Subject: Re: autoconfiguration question
To: None <thorpej@nas.nasa.gov>
From: Martin Husemann <martin@rumolt.teuto.de>
List: tech-kern
Date: 05/26/1997 20:03:45
> ...as would I. I would think that the sync PPP support could be added
> to our PPP, and the changes be sent back to Paul.
Hmm - we ARE doing Sync PPP with NetBSD-current's pppd, it's just a tweaked
Makefile and sys-bsd.c replaced by sys-isdn.c. - works great. Paul made
some provisions (by splitting ppp_tty.c from if_ppp.c) to use the main
ppp stack for something not a tty device, so sppp and ppp could share
a lot of kernel code. I haven't looked at the FreeBSD implementation in
detail, so I don't know if they make use of this.

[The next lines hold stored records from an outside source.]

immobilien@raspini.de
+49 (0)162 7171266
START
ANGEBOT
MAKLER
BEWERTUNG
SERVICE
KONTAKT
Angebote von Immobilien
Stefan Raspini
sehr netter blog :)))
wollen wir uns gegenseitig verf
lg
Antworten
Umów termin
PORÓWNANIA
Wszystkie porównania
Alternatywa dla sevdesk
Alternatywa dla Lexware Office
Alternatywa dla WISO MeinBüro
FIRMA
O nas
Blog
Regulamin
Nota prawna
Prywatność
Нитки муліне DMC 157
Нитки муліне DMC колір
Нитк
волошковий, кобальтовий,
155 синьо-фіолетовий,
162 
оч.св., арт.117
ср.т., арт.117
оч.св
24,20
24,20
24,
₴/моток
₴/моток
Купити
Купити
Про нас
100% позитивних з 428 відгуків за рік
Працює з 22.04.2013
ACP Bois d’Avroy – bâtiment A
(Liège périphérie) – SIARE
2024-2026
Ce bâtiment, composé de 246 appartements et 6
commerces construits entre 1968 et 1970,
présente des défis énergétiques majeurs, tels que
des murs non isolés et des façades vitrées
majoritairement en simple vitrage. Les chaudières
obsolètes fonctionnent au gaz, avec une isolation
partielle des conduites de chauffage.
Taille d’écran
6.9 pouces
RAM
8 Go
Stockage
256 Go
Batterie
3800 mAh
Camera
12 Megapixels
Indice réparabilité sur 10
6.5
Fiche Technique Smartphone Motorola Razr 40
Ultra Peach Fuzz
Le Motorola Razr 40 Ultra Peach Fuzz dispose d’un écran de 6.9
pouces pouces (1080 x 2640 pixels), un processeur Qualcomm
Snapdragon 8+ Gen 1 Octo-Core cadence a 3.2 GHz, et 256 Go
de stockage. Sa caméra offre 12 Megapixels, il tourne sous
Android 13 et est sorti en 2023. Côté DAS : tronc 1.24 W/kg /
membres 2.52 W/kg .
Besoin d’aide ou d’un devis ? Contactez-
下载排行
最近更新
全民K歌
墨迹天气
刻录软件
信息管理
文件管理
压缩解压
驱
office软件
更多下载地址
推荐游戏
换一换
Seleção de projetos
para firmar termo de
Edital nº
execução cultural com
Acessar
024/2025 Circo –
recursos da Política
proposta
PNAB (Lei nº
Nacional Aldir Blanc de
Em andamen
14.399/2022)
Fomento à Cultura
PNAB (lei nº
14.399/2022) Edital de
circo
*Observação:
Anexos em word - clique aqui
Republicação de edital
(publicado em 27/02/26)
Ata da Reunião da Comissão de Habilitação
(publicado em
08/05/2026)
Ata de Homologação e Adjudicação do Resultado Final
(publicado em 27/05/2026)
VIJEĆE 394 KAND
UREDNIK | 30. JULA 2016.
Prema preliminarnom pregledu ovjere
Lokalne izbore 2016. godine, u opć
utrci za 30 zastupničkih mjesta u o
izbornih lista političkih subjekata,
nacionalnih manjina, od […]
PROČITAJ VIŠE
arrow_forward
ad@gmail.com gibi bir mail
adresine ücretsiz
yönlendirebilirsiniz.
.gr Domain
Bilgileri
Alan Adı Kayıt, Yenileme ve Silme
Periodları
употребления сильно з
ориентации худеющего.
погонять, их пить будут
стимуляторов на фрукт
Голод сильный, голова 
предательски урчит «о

Like always design is a tradeoff. We now have two (userland) daemons involved
in a Sync PPP connection: the ISDN management daemon, which spawns pppd as
soon as a connection is established or outbound packets pending. Both daemons
have to communicate with each other and the kernel, both have to have
matching configurations. And there is a noticable penalty involved in firing
up pppd with respect to connection establishement time. As soon as the
connection is up and the used ppp protocols are up there is no difference
between the pppd and the sppp approach.
We will try to integrate parts of pppd into the ISDN management daemon,
hopefully by compiling the relevant modules from pppd into it. Maybe we'll
end up with libppp.so.x.y?
There are some things that must be done in userlang (CHAP and PAP secrets,
for example) and some things that might be done in userland (initial protocol
negotiation et al.), but the border is not realy fixed. Avoiding kernel bloat
is a maxime shared by us all, I guess.